# Task to carry out:
Tally the lines of the data below that contain the string "also". Give the tally and nothing else.

Dataset items:
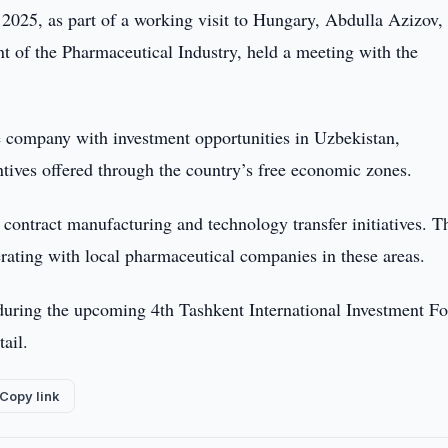
025, as part of a working visit to Hungary, Abdulla Azizov,
t of the Pharmaceutical Industry, held a meeting with the
e company with investment opportunities in Uzbekistan,
ntives offered through the country’s free economic zones.
 contract manufacturing and technology transfer initiatives. T
ating with local pharmaceutical companies in these areas.
 during the upcoming 4th Tashkent International Investment F
tail.
Copy link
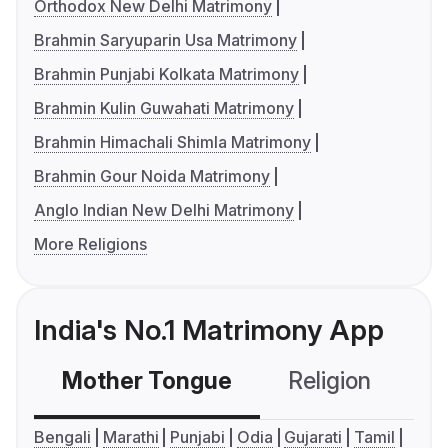
Orthodox New Delhi Matrimony
Brahmin Saryuparin Usa Matrimony
Brahmin Punjabi Kolkata Matrimony
Brahmin Kulin Guwahati Matrimony
Brahmin Himachali Shimla Matrimony
Brahmin Gour Noida Matrimony
Anglo Indian New Delhi Matrimony
More Religions
India's No.1 Matrimony App
Mother Tongue
Religion
C
Bengali
Marathi
Punjabi
Odia
Gujarati
Tamil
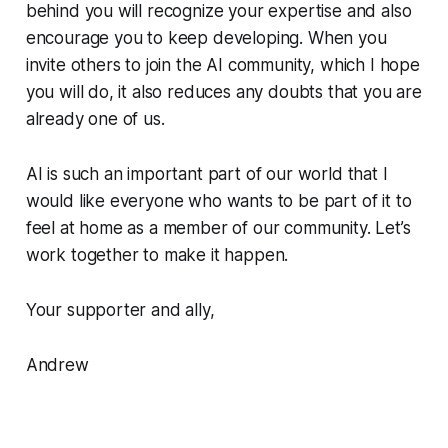
behind you will recognize your expertise and also
encourage you to keep developing. When you
invite others to join the AI community, which I hope
you will do, it also reduces any doubts that you are
already one of us.
AI is such an important part of our world that I
would like everyone who wants to be part of it to
feel at home as a member of our community. Let’s
work together to make it happen.
Your supporter and ally,
Andrew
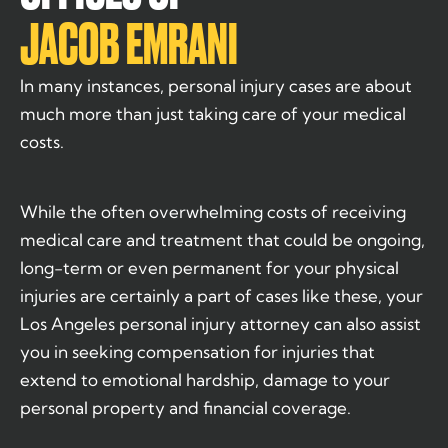
JACOB EMRANI
In many instances, personal injury cases are about
much more than just taking care of your medical
costs.
While the often overwhelming costs of receiving
medical care and treatment that could be ongoing,
long-term or even permanent for your physical
injuries are certainly a part of cases like these, your
Los Angeles personal injury attorney can also assist
you in seeking compensation for injuries that
extend to emotional hardship, damage to your
personal property and financial coverage.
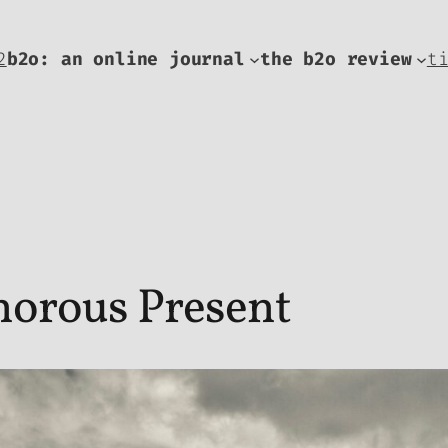
2
b2o: an online journal
the b2o review
t
norous Present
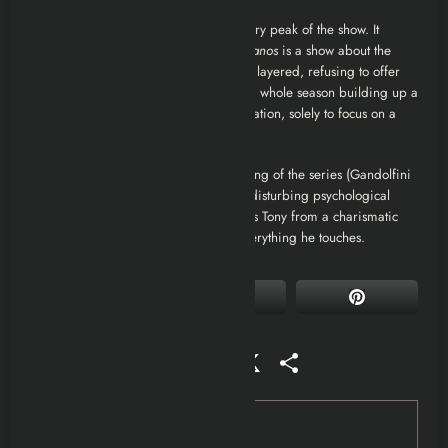
They were wrong. Season 4 is the literary peak of the show. It
commits fully to the thesis that
The Sopranos
is a show about the
decline of American life. The writing is layered, refusing to offer
easy resolutions. It takes guts to spend a whole season building up a
mob war only to defuse it with a negotiation, solely to focus on a
divorce.
Rating: 10/10.
It contains the best acting of the series (Gandolfini
and Falco in Whitecaps) and the most disturbing psychological
horror (Whoever Did This). It transforms Tony from a charismatic
anti-hero into a toxicity that destroys everything he touches.
Facebook
Mastodon
Email
WhatsApp
Reddit
X
Share
Tag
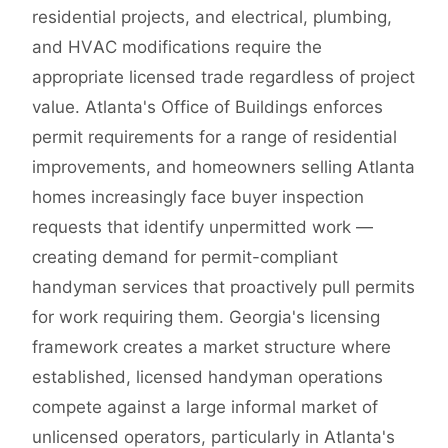
residential projects, and electrical, plumbing,
and HVAC modifications require the
appropriate licensed trade regardless of project
value. Atlanta's Office of Buildings enforces
permit requirements for a range of residential
improvements, and homeowners selling Atlanta
homes increasingly face buyer inspection
requests that identify unpermitted work —
creating demand for permit-compliant
handyman services that proactively pull permits
for work requiring them. Georgia's licensing
framework creates a market structure where
established, licensed handyman operations
compete against a large informal market of
unlicensed operators, particularly in Atlanta's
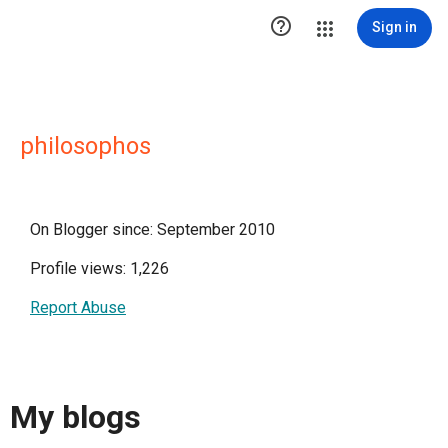

Sign in
philosophos
On Blogger since: September 2010
Profile views: 1,226
Report Abuse
My blogs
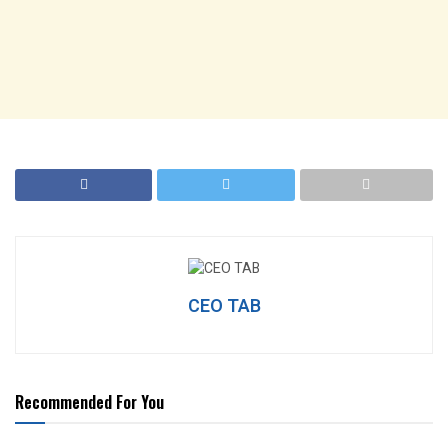
CEO TAB
Recommended For You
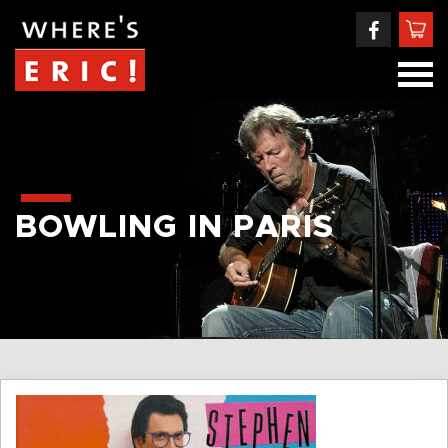
BOWLING IN PARIS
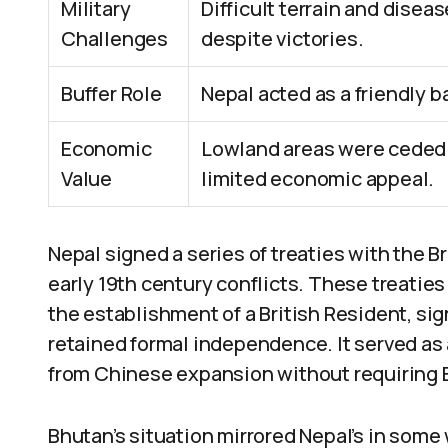
Military
Difficult terrain and disea
Challenges
despite victories.
Buffer Role
Nepal acted as a friendly b
Economic
Lowland areas were ceded f
Value
limited economic appeal.
Nepal signed a series of treaties with the Br
early 19th century conflicts. These treaties 
the establishment of a British Resident, sig
retained formal independence. It served as a
from Chinese expansion without requiring B
Bhutan’s situation mirrored Nepal’s in some 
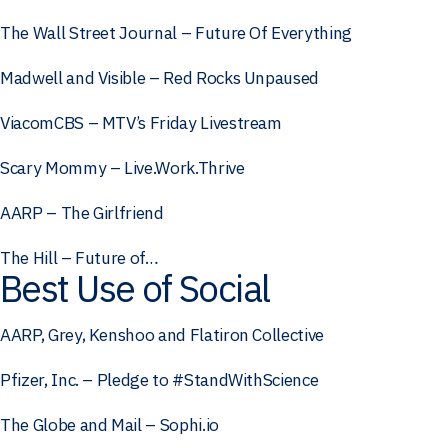
The Wall Street Journal – Future Of Everything
Madwell and Visible – Red Rocks Unpaused
ViacomCBS – MTV’s Friday Livestream
Scary Mommy – Live.Work.Thrive
AARP – The Girlfriend
The Hill – Future of…
Best Use of Social
AARP, Grey, Kenshoo and Flatiron Collective
Pfizer, Inc. – Pledge to #StandWithScience
The Globe and Mail – Sophi.io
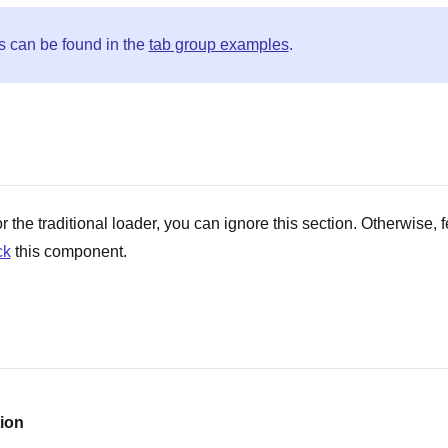
s can be found in the
tab group examples
.
r the traditional loader, you can ignore this section. Otherwise, f
ck
this component.
ion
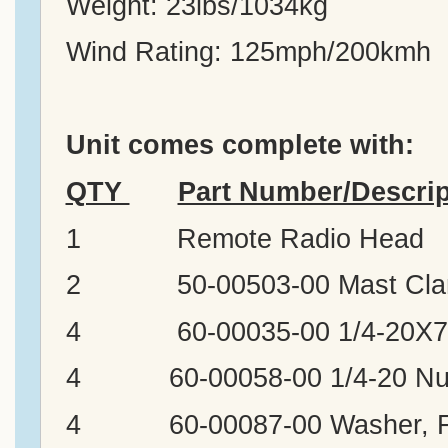
Weight: 23lbs/1034kg
Wind Rating: 125mph/200kmh
Unit comes complete with:
QTY
Part Number/Descrip
1 Remote Radio Head
2 50-00503-00 Mast Clam
4 60-00035-00 1/4-20X7,
4 60-00058-00 1/4-20 Nu
4 60-00087-00 Washer, Fl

# Written reply:
3